KINSHASA, Congo - Congo's opposition leader, who was declared the loser of the country's election on Friday, rejected those results and insisted he was president, setting the stage for a dangerous confrontation in the volatile Central African nation.

In the hours after incumbent President Joseph Kabila was named the winner of last month's race, unease gripped Congo's capital, though the mass mobilization of opposition supporters that some observers had feared did not immediately occur.

Columns of smoke smudged the sky above opposition neighborhoods where angry young men burned tires, sporadic shots pierced the air, and police wearing helmets and shin guards patrolled the streets. Across town in parts of Kinshasa loyal to Kabila, women cheered from balconies and supporters staged small victory parades across the wide boulevards.

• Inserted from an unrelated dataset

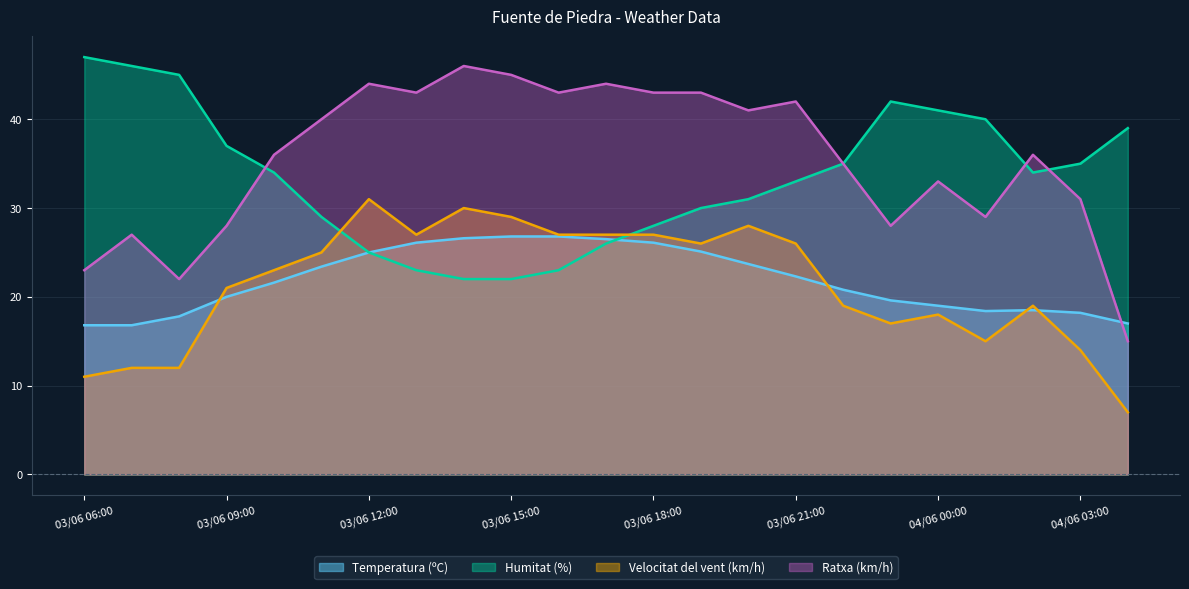

What value does the Temperatura (ºC) series have at 03/06 20:00?

23.7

The 40-year-old Kabila won 48.9 percent of the vote, or about 8.8 million of the 18.1 million votes cast. The 78-year-old Etienne Tshisekedi came in second with 5.8 million votes, or 32.3 percent, according to the final tallies released by election commission chief Daniel Ngoy Mulunda.

Repeated delays in releasing the results caused mounting tension in this nation that straddles a territory as large as Western Europe.

According to the country's constitution, the results should have been published no later than Tuesday, when Kabila's five-year term expired. The government delayed the announcement first by 48 hours, then by another 24, and Friday's news conference started three hours late, while diplomats shuttled between the two sides in an effort to ensure peace.

"I reject these results, and in fact I see them as a provocation against our people. . . . It's scandalous and vulgar," the opposition leader said by telephone late Friday. "We have done our own calculations, and I received 54 percent. To Kabila's 26 percent. His term is finished. I am the president. It's me that got the votes of the people."

Tshisekedi said that he had asked his supporters to remain calm and has not yet given the order for them to flood the streets until he sees if diplomatic efforts led by the international community will change the situation.

His refusal to accept the results is a dangerous development in this enormous country, where Kabila controls the army, and Tshisekedi controls the street.